Recording, monitoring and reviewing controls

Fraud and corruption threats evolve very quickly and organisations must be agile and willing to change their approach to deal with these evolutions as and when they emerge. Therefore, it is essential that fraud and corruption risks are carefully monitored. This requires clear accountability for the management of risk, i.e. fraud and corruption risks related to an entity’s programs, functions or activities should be ‘owned’ by the relevant officials who are accountable for those programs, functions or activities. 

Risk owners are responsible for monitoring and reporting on their fraud and corruption risks and making sure that controls are developed and implemented in a timely manner. Functional control plans support risk owners to actively manage and oversee risk, and help ensure risks continue to be appropriately and proportionately managed within pre-defined levels of risk appetite or tolerance.

Key features of a control plan

Existing controls

Control plans should document the existing preventative, detective and corrective controls that are in place to address the identified risks. This should include a clear description of how these controls mitigate the risks.     

Accepted treatments

Control plans should document further treatments that risk and control owners have agreed to implement. This should include a clear description of how the treatment will further mitigate the risks, implementation information and timeframes.    

Control owners

Control plans should also identify the owner of each control or treatment. This creates accountability for control owners to monitor and report on the implementation, testing (where relevant), and effectiveness of controls.

Review and oversight mechanisms in a control plan

Control plans should include review and oversight mechanisms to enable entities to regularly evaluate the effectiveness of control plans. This is particularly important following changes in business processes or systems, or after instances of fraud and corruption have been discovered. 

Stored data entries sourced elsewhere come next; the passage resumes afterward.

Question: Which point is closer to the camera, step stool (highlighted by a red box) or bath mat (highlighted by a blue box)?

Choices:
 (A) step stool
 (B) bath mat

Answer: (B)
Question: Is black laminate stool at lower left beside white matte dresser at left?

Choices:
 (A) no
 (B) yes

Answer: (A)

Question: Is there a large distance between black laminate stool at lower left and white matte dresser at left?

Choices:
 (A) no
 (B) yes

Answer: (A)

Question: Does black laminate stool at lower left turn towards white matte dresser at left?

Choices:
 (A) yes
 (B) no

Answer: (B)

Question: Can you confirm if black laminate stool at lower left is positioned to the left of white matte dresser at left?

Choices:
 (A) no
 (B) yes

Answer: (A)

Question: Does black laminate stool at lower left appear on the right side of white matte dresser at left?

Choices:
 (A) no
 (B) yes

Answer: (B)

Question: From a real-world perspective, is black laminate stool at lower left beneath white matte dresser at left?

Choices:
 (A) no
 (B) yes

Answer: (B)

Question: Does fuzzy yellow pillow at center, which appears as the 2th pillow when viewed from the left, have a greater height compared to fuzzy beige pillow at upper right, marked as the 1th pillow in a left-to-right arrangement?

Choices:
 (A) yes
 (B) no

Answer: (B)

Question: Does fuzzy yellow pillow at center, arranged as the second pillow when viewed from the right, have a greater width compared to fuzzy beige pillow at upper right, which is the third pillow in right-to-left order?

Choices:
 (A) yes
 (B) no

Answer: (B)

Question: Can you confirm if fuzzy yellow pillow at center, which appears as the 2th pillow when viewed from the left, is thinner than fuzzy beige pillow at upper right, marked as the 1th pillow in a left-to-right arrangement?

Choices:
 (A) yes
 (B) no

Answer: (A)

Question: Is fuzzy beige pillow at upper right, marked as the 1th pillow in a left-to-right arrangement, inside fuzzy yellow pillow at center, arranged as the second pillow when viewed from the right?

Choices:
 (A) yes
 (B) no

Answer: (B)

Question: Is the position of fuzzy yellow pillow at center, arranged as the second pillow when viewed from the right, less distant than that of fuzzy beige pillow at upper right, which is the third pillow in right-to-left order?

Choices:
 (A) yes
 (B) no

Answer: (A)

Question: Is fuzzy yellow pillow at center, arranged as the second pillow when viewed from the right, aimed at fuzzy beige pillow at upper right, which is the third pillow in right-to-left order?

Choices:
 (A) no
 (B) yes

Effective governance arrangement and internal feedback mechanisms ensure risk and control owners have an up-to-date understanding of their threat and risk environment, allowing them to: 

• update risk assessments to address emerging risks and vulnerabilities
• strengthen control frameworks to prevent and mitigate future incidents
• develop indicators to support proactive detection activities
• enhance the efficiency of business processes.

This can help ensure that control systems remain appropriate, cost-effective and proportionate to the actual fraud and corruption risks being addressed.

Reviewing control effectiveness

Global studies consistently reveal that weak controls lead to more fraud and corruption than any other factor. The effectiveness of controls can also degrade over time. For example:

• Fraudsters and corrupt actors are committed adversaries, continually developing new and novel ways to beat the controls organisation put in place to counter them. In some circumstances this can involve professional facilitators who help criminals develop sophisticated schemes.
• New enablers for fraud and corruption can emerge which can make traditional controls less effective, e.g. the prevalence of compromised identify information has rendered traditional identity authentication controls ineffective.
• Organisational change and digital transformation can also make public bodies vulnerable to losing oversight of risks and weakened control environments.^xxiii
• New technology and innovations also create opportunities to replace original controls with new, more cost-effective controls – increasing efficiency and improving user experience.^xxiv

The effectiveness of controls also has a direct influence on residual risk – that is, the likelihood, frequency, duration and impact of fraud and corruption occurring. Control testing should also be prioritised towards critical controls. Critical controls have the greatest effect on preventing the risk from happening or mitigating the consequences of the risk event.

The Commonwealth Fraud and Corruption Control Framework includes requirements for entities to periodically review control effectiveness. This involves gathering information and data to determine whether a control is functioning as intended. However, examining the effectiveness of fraud and corruption controls includes an additional consideration: accounting for the variable of a dishonest actor. 

The IPSFF Fraud Control Testing Framework sets out recommended best practice, key principles and materials for conducting fraud control testing within public sector organisations. 
The framework contains a suite of procedural guides, tools and templates to support officials to apply consistent and leading practice approaches to fraud and corruption control testing, including:

• procedural guides for undertaking Targeted Control Assessments and Control Environment Assessments
• a Pressure Testing Sub-framework for undertaking technical or covert testing
• a business process mapping template and instructions on how to map business processes and apply a fraud lens to identify vulnerabilities in the process, and  
• a variety of planning, activity and reporting templates.